Essaouira sits on the Atlantic coast roughly two and a half to three hours west of Marrakech by road, a straightforward drive on a good highway rather than a mountain crossing. The temperature drop is the first thing most runners notice: where Marrakech in late January swings from a cold dawn to a hard midday sun, Essaouira stays cooler and windier throughout, an easier climate on legs that spent Sunday morning managing exactly that swing.
The town itself is flat, walled and compact, a fraction of the size of Marrakech's medina and far simpler to navigate on tired legs. Shared grands taxis and private transfers both run the route; a private transfer costs more but removes the only real friction in the day, the wait for a taxi to fill.
The Medina and the Port
Essaouira's eighteenth-century medina, a UNESCO World Heritage Site, was laid out by a French architect on a grid rather than the organic tangle typical of older Moroccan cities, which makes it unusually easy walking even on sore legs. The ramparts, the Skala de la Ville, run along the sea with old cannons still in place and offer a flat vantage point over the Atlantic without requiring a climb.

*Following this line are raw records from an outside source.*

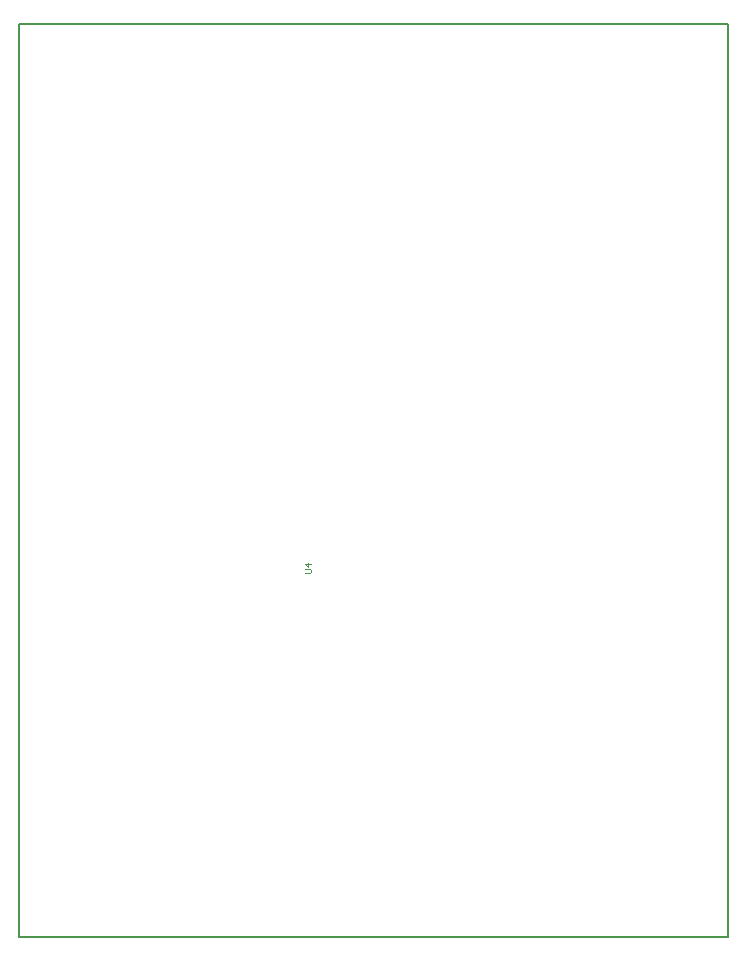
<source format=gm1>
G04*
G04 #@! TF.GenerationSoftware,Altium Limited,Altium Designer,19.1.8 (144)*
G04*
G04 Layer_Color=16711935*
%FSLAX25Y25*%
%MOIN*%
G70*
G01*
G75*
%ADD13C,0.00787*%
%ADD116C,0.00300*%
D13*
X-0Y0D02*
Y304400D01*
Y0D02*
X59055D01*
X236221Y304400D02*
X236221Y0D01*
X70866D02*
X90551D01*
X59055D02*
X70866D01*
X90551D02*
X94488D01*
X141732D02*
X177165D01*
X236221D01*
X94488D02*
X141732D01*
X161209Y304400D02*
X236221D01*
X0D02*
X50972D01*
X161209D01*
D116*
X95301Y121300D02*
X96967D01*
X97300Y121633D01*
Y122300D01*
X96967Y122633D01*
X95301D01*
X97300Y124299D02*
X95301D01*
X96300Y123299D01*
Y124632D01*
M02*

</source>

The working fishing port, just outside the medina walls, is the town's real centre of gravity. Blue boats, gulls, and stalls grilling the morning's catch make it a good slow-paced stop rather than a rushed photo call. The wind off the Atlantic is near constant, which is part of why Essaouira built a reputation among windsurfers and kitesurfers long before it became a weekend escape from Marrakech.
The Souks and the Argan Trade
Essaouira's souks are smaller and less intense than Marrakech's, built around thuya woodwork, in which local craftsmen carve the aromatic local timber into boxes and furniture, and around argan oil, produced in the region and sold both as a cooking ingredient and a cosmetic product. Prices and pressure to buy are noticeably gentler here than in Marrakech, which suits a day when negotiating stamina is in short supply.
Where to Stay and Eat
A riad inside the medina walls puts the port, the ramparts and the souks within a flat five-minute walk of the door, the right priority after a marathon. Seafood is the obvious choice for dinner: grilled fish bought straight from the port stalls, or a seated restaurant serving the same catch with more ceremony. January is windy but generally bright, so a terrace lunch with a jacket on is a realistic plan rather than an optimistic one.
Getting Back to Marrakech
The return journey mirrors the outbound trip: shared grand taxi, private transfer, or a scheduled bus service, all roughly two and a half to three hours back into Marrakech. Building in a buffer before any onward flight from Marrakech Menara Airport is sensible, since road timings on this route can vary with traffic through the approach to the city.